▸ **What the exercise asks**
Output every record word for word, minus the pictures.
--- Material supplied Enclosed Below ---
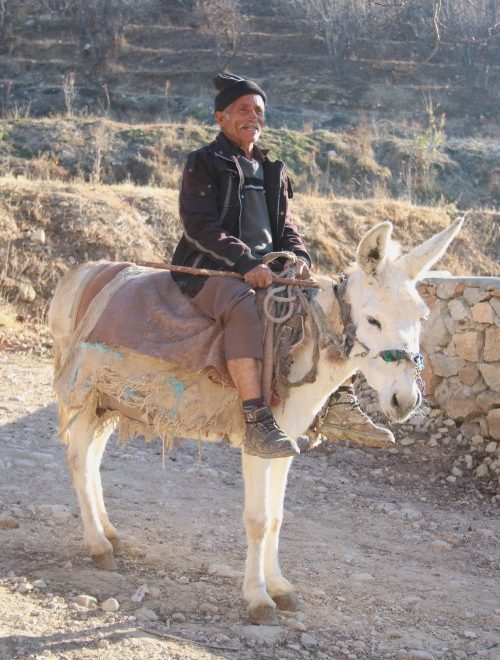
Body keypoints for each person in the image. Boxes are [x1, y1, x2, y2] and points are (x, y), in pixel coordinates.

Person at [171, 73, 394, 458]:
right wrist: (246, 262)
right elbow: (199, 226)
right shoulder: (204, 162)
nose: (253, 117)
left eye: (259, 111)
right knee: (242, 306)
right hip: (214, 269)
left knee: (335, 301)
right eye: (243, 110)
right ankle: (257, 418)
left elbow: (286, 228)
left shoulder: (274, 168)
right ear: (220, 117)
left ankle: (341, 401)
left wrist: (301, 260)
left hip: (270, 269)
--- End of Enclosed Material supplied ---
▸ **Result below**
Body keypoints for each person in the image. Boxes are [x1, y1, x2, y2] and points are (x, y), in pixel coordinates.

Person at [171, 73, 394, 458]:
right wrist: (246, 262)
right elbow: (199, 226)
right shoulder: (204, 162)
nose: (253, 117)
left eye: (259, 111)
right knee: (242, 306)
right hip: (214, 269)
left knee: (335, 301)
right eye: (243, 110)
right ankle: (257, 418)
left elbow: (286, 228)
left shoulder: (274, 168)
right ear: (220, 117)
left ankle: (341, 401)
left wrist: (301, 260)
left hip: (270, 269)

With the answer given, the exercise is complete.